Ghalibaf later withdrew a request that the City Council approve the tax increment financing plan, or TIF.

Crafts Avenue project

Also Thursday, planners will also consider a major site plan for Valley Community Development Corporation’s proposal to build a six-story apartment building at 27 Crafts Ave. behind City Hall. The building would provide 30 new studio apartments for low-income residents.

Twenty of those apartments would be reserved for individuals making less than $18,000 a year with a preference for those facing homelessness. The other 10 apartments would be for individuals making less than $39,000 a year, according to the Valley CDC.
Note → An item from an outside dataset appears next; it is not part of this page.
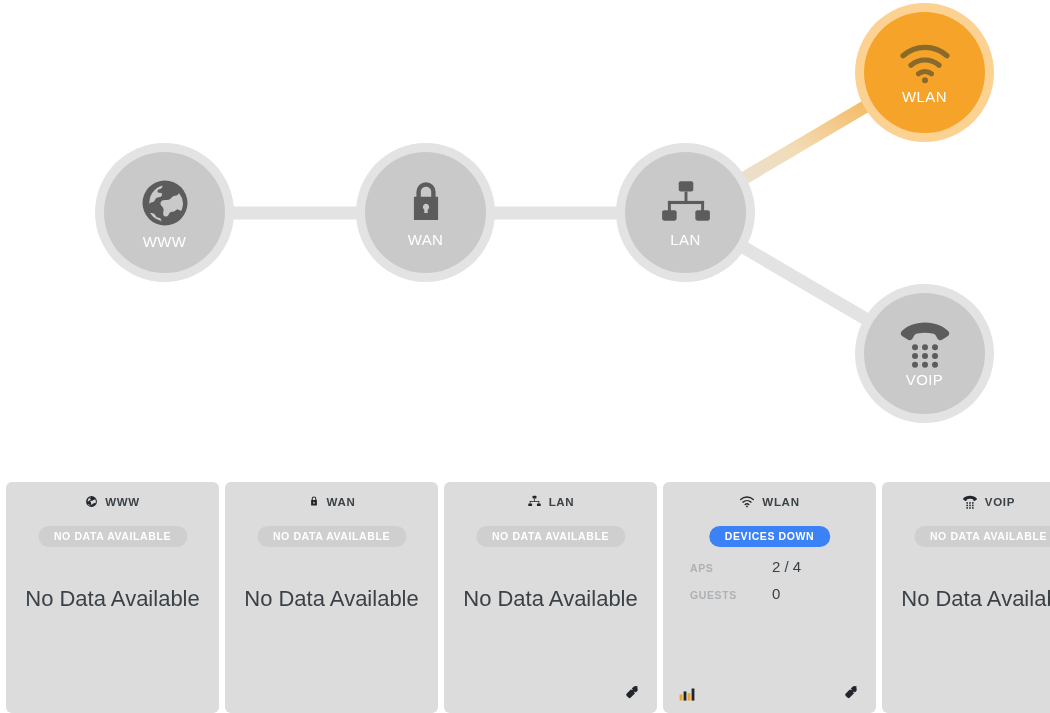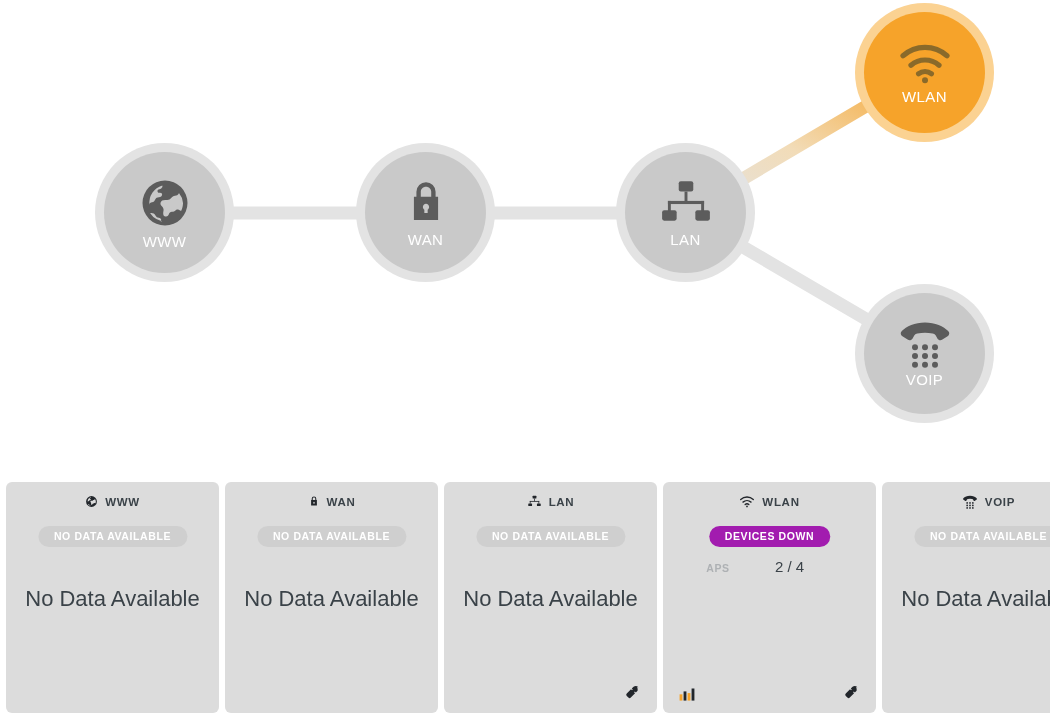"DEVICES DOWN" .badge.down { background: #a21caf -> #3b82f6 }
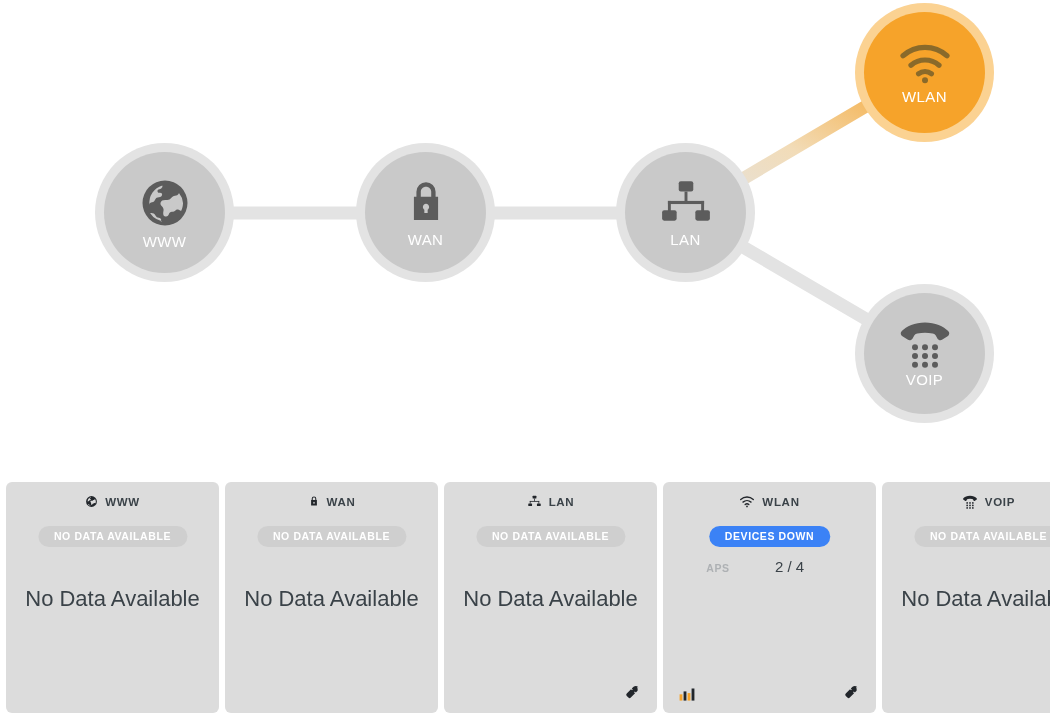"APS" .stats { left: 14px -> 27px; text-align: center -> none }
The city donated the property to the nonprofit in 2022, with a request to develop it into affordable housing. The existing site includes a stairway leading to a parking lot between City Hall and the city’s Puchalski Municipal Building. A second parking lot for city employees is located at the bottom of the stairs along Crafts.

Funding for the $16.6 million project would come partially from a $970,000 Municipal Vulnerability Preparedness grant the city received for the design.

Other affordablehousing projects

Two more affordable housing projects will come before the Planning Board Thursday — at the former Moose Lodge site at 196 Cooke Ave. and on Evergreen Road in Leeds.

The city plans to convert the former Moose Lodge property site into affordable housing and an improved parking area for a nearby access trail to the Broad Brook Greenway.

According to Ward 1 Councilor Stanley Moulton, the city is calling for the existing parking lot on the eastern side of the property to be paved and reconfigured with 21 spaces, as well as a rack for bicycles. The western part of the property would aim to be sold to Pioneer Valley Habitat for Humanity for four single-family homes owned by first-time home buyers.

“The project would be done in two phases, with the first involving the city issuing requests for proposals and awarding a contract for work on the parking lot later this year, with construction likely next spring,” wrote Moulton in a newsletter to ward residents. “After the parking lot work is completed, Habitat for Humanity could commence construction of the homes and they would be completed on its timetable.”

On Evergreen Road in Leeds, the city is planning a two-family affordable housing development on former Water Department property that is currently vacant. The city awarded $25,000 in Community Preservation Act funding for preliminary designs for the development in February. Planners will review the project’s site plan.